Tenang..Permen 20/2018 Bukan Untuk Larang Penangkaran Burung
Untuk meningkatkan jumlah populasi di habitat aslinya, telah dilakukan berbagai upaya konservasi di habitat atau insitu.
Namun, apabila tindakan konservasi insitu tidak berhasil, maka dilakukan tindakan konservasi eksitu, yaitu dengan melakukan kegiatan penangkaran yang hasilnya 10 persen harus dikembalikan ke alam (restocking).
''Jadi tidak benar kalau penangkaran burung dilarang. Justru kita ingin mengatur dan menertibkan, agar terdata dengan lebih baik jumlah populasi habitat aslinya di alam,'' jelas Wiratno.
''Sehingga pemerintah bersama masyarakat bisa memastikan kembali bahwa alam ada penghuninya, dan penghuninya itu tidak hanya ada di penangkaran,'' tambahnya.
Terlebih lagi melalui Peraturan Pemerintah No. 8 Tahun 1999, turut mengatur mekanisme bagi publik bisa memanfaatkan jenis tumbuhan dan satwa liar termasuk penangkaran dan pemeliharaan untuk kesenangan.
Penangkaran selama ini, kata Wiratno, telah banyak membantu pemerintah dalam pelestarian dan penyelamatan hewan dilindungi.
Contohnya penangkaran di habitat semi alami Taman Nasional Bali Barat, dan di tujuh kelompok masyarakat yang ikut membantu melestarikan curik Bali, telah menjadi bukti bahwa penangkaran berperan dan berhasil mencegah kepunahan.

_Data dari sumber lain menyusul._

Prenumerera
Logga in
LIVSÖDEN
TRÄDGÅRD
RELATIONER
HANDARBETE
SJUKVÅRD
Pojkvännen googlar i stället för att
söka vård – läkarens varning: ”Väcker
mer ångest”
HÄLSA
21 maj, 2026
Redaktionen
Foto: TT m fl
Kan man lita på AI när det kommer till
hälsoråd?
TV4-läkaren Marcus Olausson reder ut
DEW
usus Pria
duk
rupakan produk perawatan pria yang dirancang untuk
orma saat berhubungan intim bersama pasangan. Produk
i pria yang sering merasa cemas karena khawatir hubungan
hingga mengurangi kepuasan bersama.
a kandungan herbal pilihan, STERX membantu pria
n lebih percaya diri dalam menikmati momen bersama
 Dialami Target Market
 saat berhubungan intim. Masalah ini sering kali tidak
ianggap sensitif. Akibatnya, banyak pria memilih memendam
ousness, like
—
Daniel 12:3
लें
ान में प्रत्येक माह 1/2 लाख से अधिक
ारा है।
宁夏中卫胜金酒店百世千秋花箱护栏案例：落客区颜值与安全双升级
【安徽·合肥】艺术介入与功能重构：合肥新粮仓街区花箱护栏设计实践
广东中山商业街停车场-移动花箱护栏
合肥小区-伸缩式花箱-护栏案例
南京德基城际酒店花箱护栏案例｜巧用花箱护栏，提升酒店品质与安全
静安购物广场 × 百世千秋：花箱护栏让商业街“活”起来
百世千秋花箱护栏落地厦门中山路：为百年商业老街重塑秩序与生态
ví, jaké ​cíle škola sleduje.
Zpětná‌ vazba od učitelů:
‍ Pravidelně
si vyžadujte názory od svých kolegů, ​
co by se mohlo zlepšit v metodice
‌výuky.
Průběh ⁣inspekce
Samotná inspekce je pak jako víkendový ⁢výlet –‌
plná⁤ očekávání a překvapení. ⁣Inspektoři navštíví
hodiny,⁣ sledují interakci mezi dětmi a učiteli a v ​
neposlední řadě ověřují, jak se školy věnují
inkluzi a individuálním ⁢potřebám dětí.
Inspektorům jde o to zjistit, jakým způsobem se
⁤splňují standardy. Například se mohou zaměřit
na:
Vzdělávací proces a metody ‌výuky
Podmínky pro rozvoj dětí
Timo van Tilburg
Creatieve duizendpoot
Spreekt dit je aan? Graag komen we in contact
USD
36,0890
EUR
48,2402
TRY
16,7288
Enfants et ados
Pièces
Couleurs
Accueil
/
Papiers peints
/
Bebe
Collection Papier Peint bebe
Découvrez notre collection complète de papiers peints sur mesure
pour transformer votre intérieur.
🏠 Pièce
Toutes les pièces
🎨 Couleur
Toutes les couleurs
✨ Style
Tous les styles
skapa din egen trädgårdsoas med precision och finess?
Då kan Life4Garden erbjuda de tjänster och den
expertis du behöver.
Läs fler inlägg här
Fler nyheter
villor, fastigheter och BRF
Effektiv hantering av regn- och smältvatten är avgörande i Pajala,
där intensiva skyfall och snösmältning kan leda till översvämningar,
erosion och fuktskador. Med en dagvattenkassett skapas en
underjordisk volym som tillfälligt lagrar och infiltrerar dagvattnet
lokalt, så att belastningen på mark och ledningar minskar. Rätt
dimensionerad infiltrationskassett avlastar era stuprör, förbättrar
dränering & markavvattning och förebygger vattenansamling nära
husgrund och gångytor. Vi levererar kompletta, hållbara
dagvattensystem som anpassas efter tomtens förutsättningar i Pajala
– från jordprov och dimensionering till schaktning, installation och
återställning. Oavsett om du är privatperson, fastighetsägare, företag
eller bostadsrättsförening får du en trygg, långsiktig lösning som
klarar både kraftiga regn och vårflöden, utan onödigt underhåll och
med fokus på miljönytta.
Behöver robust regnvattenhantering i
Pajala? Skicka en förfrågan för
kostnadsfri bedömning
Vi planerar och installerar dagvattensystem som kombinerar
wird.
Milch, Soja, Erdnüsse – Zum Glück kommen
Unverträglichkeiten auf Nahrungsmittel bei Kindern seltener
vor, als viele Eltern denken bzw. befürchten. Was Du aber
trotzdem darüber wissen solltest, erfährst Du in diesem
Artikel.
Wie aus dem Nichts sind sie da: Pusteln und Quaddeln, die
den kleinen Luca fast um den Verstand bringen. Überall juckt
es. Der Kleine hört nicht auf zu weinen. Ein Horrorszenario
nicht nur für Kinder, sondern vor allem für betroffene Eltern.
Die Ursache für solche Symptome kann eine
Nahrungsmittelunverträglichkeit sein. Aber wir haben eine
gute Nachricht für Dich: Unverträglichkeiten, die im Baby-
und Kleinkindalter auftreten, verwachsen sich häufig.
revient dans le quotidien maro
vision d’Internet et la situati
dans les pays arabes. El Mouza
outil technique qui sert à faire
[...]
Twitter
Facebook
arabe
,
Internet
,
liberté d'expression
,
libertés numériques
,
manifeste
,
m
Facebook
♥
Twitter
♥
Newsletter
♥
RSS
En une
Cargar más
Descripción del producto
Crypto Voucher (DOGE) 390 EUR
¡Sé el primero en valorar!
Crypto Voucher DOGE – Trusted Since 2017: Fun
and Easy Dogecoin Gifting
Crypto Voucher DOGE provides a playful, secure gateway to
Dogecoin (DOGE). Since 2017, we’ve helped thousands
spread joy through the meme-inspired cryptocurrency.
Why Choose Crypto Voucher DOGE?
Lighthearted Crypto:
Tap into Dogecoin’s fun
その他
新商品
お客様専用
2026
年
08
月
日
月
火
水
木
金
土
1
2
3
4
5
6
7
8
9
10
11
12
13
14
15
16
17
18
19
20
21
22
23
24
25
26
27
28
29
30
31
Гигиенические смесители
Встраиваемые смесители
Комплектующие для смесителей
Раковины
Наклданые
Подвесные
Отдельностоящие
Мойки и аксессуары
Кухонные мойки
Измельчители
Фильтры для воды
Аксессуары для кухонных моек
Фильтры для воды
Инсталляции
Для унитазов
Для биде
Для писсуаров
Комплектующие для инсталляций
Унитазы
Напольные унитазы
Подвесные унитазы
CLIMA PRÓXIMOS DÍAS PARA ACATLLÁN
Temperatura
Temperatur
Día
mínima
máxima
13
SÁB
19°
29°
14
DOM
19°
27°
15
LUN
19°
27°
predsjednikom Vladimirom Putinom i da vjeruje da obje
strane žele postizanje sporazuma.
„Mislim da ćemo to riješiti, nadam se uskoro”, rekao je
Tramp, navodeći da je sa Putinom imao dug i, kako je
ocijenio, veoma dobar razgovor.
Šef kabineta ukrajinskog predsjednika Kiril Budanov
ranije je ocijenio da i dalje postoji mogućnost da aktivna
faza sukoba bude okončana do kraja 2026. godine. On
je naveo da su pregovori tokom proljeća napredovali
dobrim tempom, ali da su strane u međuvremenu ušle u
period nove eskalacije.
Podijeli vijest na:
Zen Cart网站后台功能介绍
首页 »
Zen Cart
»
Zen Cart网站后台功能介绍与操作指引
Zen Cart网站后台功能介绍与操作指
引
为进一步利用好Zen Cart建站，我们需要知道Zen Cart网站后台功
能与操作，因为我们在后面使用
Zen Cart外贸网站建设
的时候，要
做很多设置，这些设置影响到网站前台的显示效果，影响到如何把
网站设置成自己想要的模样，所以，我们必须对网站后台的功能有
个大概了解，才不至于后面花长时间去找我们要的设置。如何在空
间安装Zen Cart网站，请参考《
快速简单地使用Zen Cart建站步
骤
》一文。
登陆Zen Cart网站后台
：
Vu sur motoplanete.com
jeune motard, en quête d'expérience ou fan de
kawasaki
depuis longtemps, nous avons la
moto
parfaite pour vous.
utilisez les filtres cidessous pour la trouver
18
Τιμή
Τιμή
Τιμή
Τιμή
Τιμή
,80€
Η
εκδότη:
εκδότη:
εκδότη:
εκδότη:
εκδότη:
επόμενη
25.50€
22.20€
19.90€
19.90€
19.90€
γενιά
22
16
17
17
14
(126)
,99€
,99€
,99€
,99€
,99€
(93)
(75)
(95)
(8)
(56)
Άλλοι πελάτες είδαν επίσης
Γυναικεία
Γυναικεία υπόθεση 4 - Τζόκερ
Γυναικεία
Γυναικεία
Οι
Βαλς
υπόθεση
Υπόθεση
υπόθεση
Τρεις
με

''Namun, begitu tetap harus ada kewajiban kita menjaga habitatnya di alam. Satwa liar yang hidup di penangkaran atau di kandang, tentu tak akan sama dengan yang benar-benar hidup di alam. Keseimbangan inilah yang harus kita jaga dengan melindunginya. Inilah alasan utama Permen 20 lahir,'' ungkap Wiratno.